It happened today. Time Warner and Comcast had a press conference to announce that they’ve teamed up to protect their cable TV franchises by controlling what is delivered over the internet connections they deliver to your home, effectively keeping out any pesky competitors or disruptors.
“Time Warner Inc. (NYSE:TWX) announced today that it has partnered with Comcast Corporation (NASDAQ: CMCSA, CMCSK) to develop broad principles for the TV Everywhere model to guide the distribution of its television content online. The agreement between the companies will make it possible for Comcast customers to access programming from Turner Broadcasting’s award-winning entertainment networks free online and on demand.
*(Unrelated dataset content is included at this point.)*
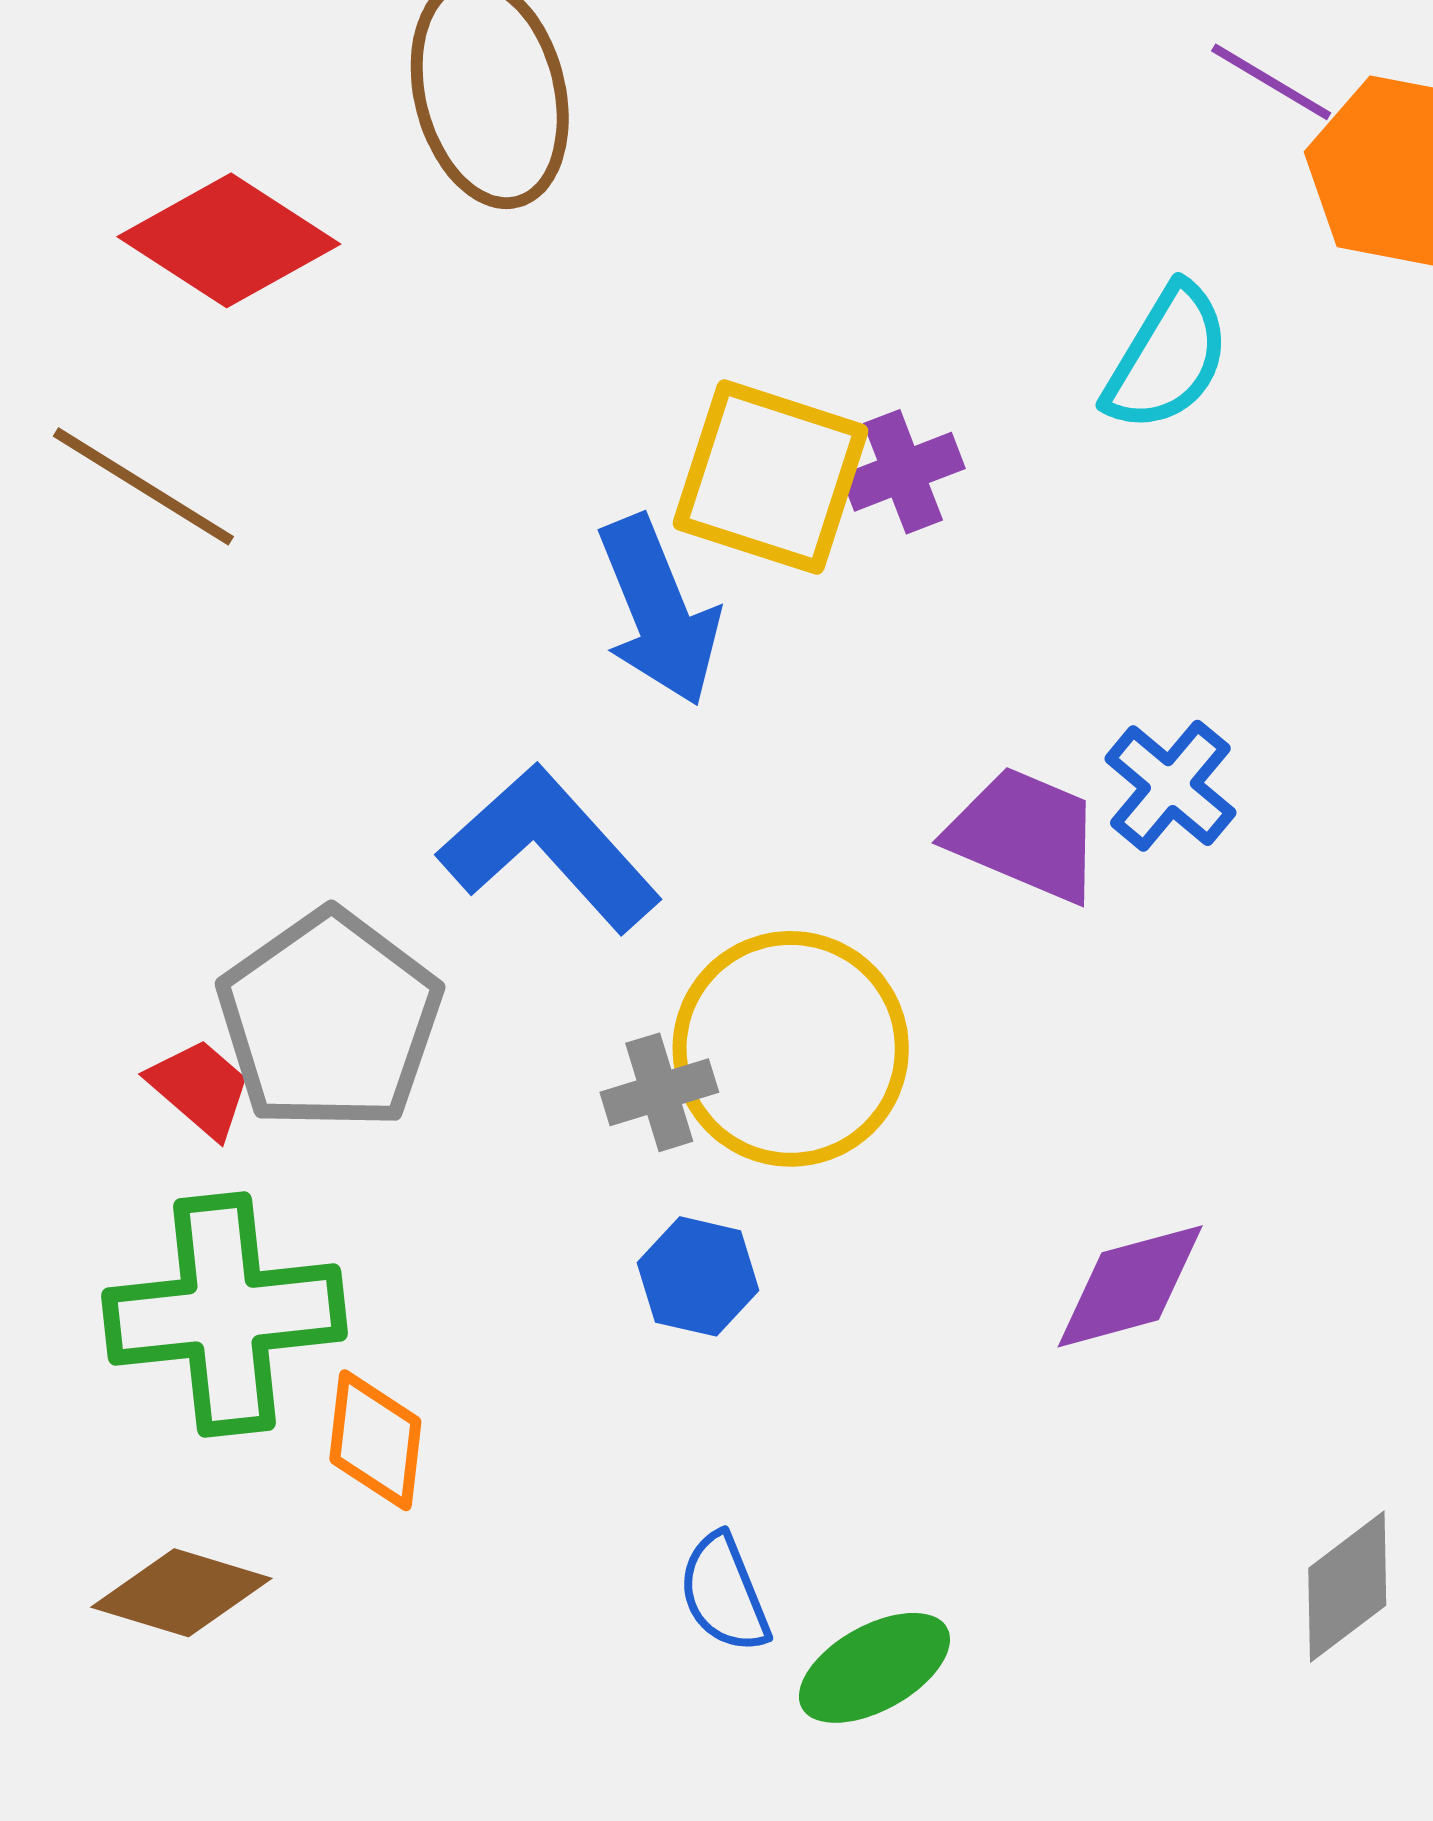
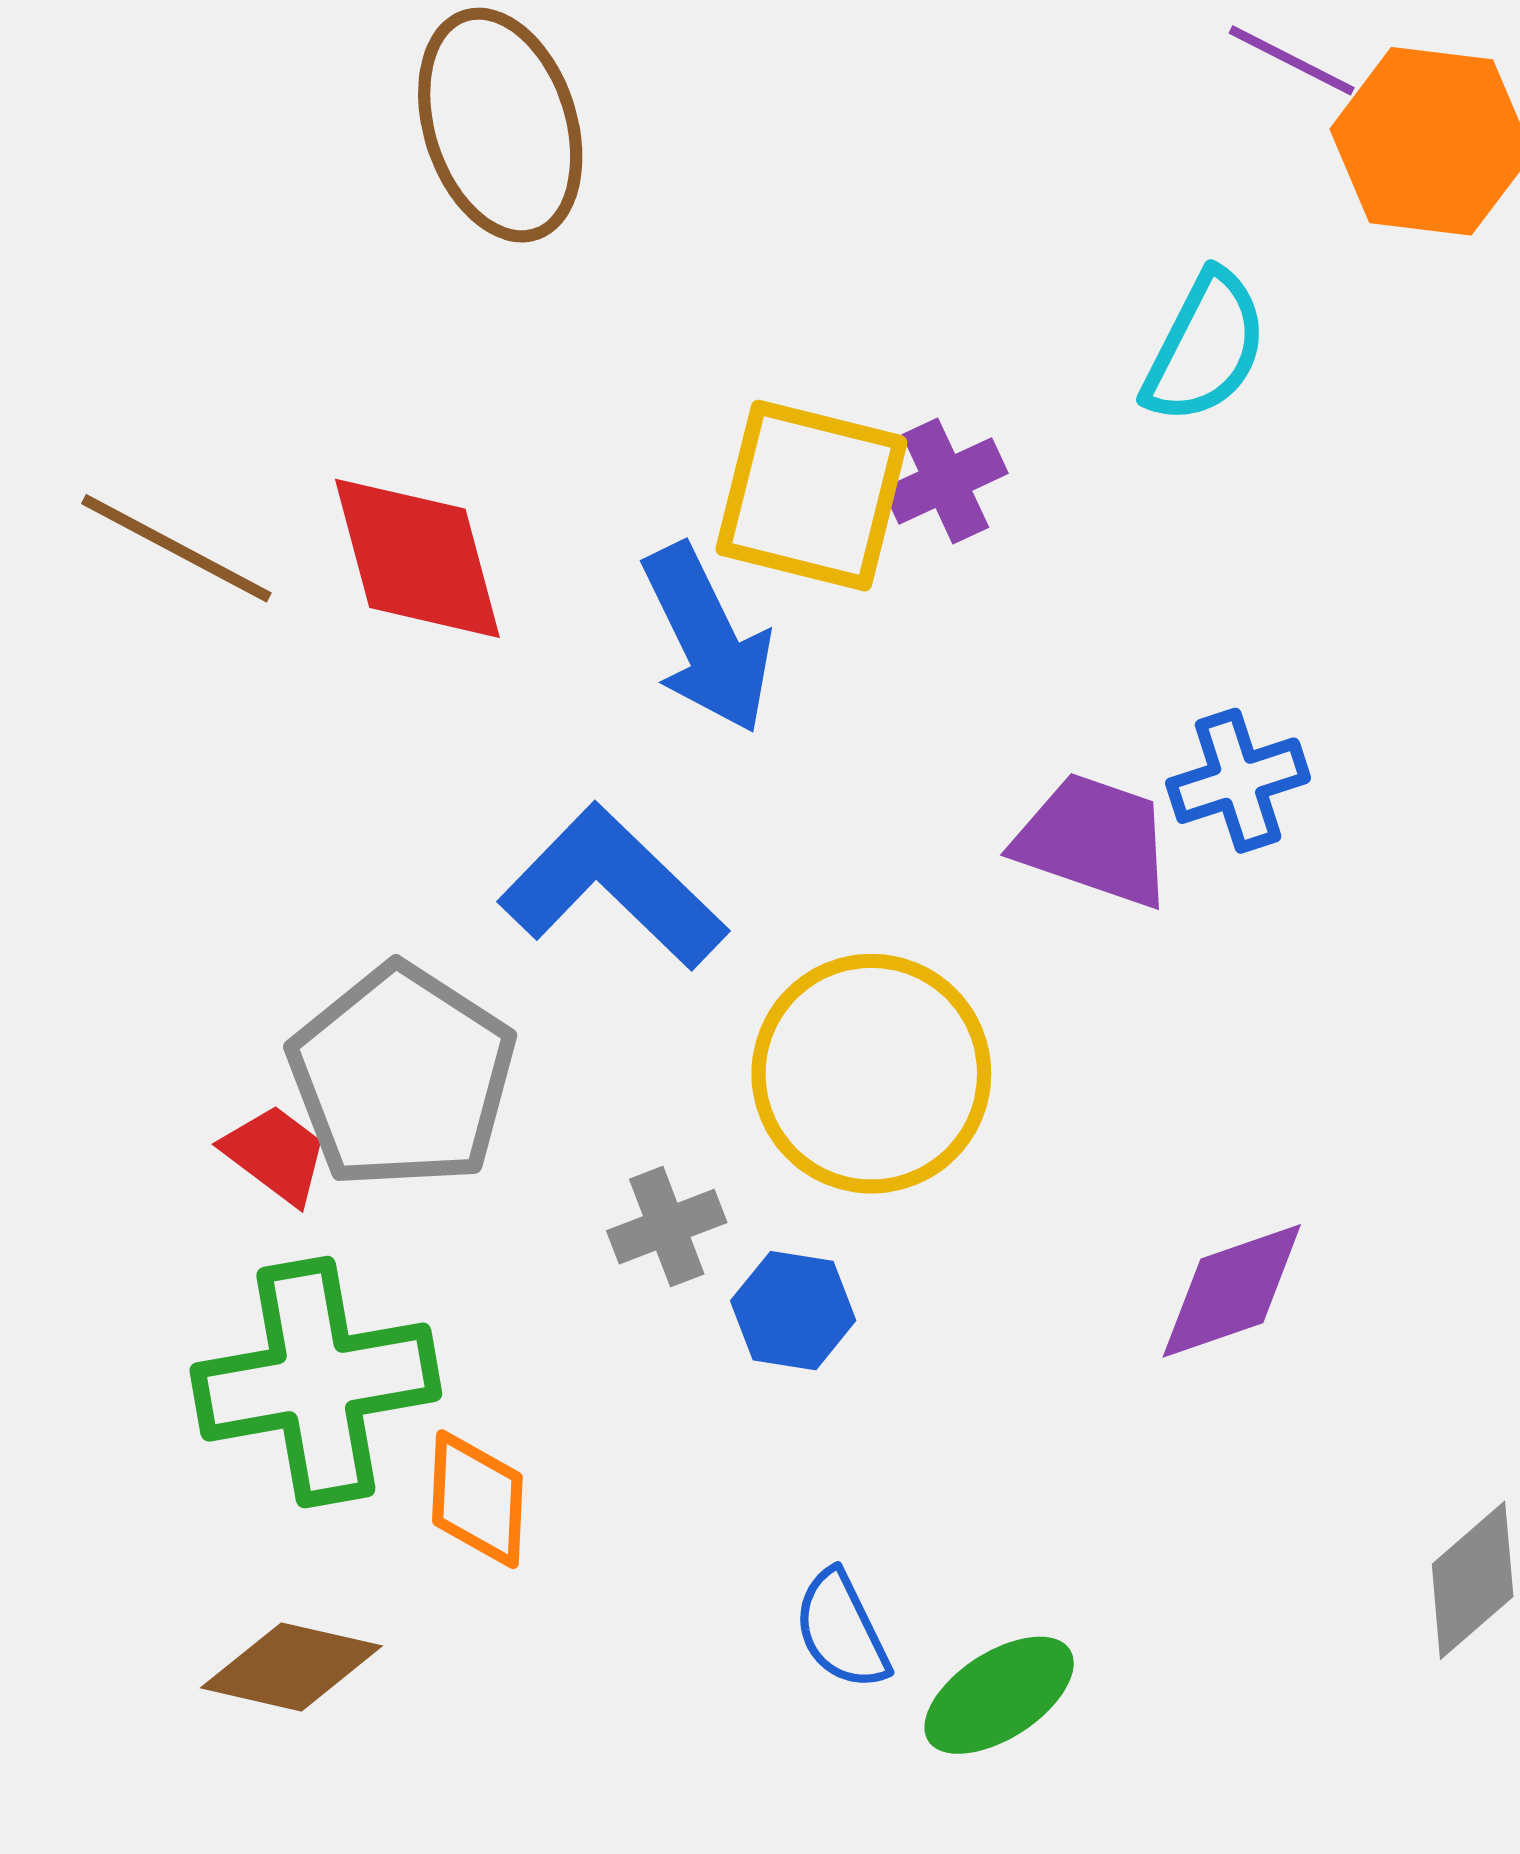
red diamond: (229, 240) -> (417, 558), moved, turned 46
blue cross: (1170, 786) -> (1238, 781), turned 36
gray cross: (659, 1092) -> (667, 1227), moved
In addition, Comcast announced it will begin a national technical trial of its “On Demand Online” service in July carrying programming from Time Warner’s Turner networks TNT and TBS.“
For our take on this issue, read “Sorry. No Internet Video for You.” In a nutshell, the cable companies are making all sorts of moves (e.g., bandwidth caps; caching infrastructure at the cable head-end; so-called “authentication” schemes) in order to control internet video distribution over their cable internet connections. If you don’t think this will harm any competing providers or innovators — whether major network initiatives like Hulu or upstarts like Revision3 — then you’re not paying attention.
The only possible option to counter the dominant, monopolistic footprint Comcast and Time Warner enjoy and to keep the internet conduit from becoming a toll-road benefitting a few — and that those few are clearly capitalizing upon in a way sure to fail (think “authentication” won’t be hacked in a nanosecond?) — appears to be the Federal Communications Commission and Congress.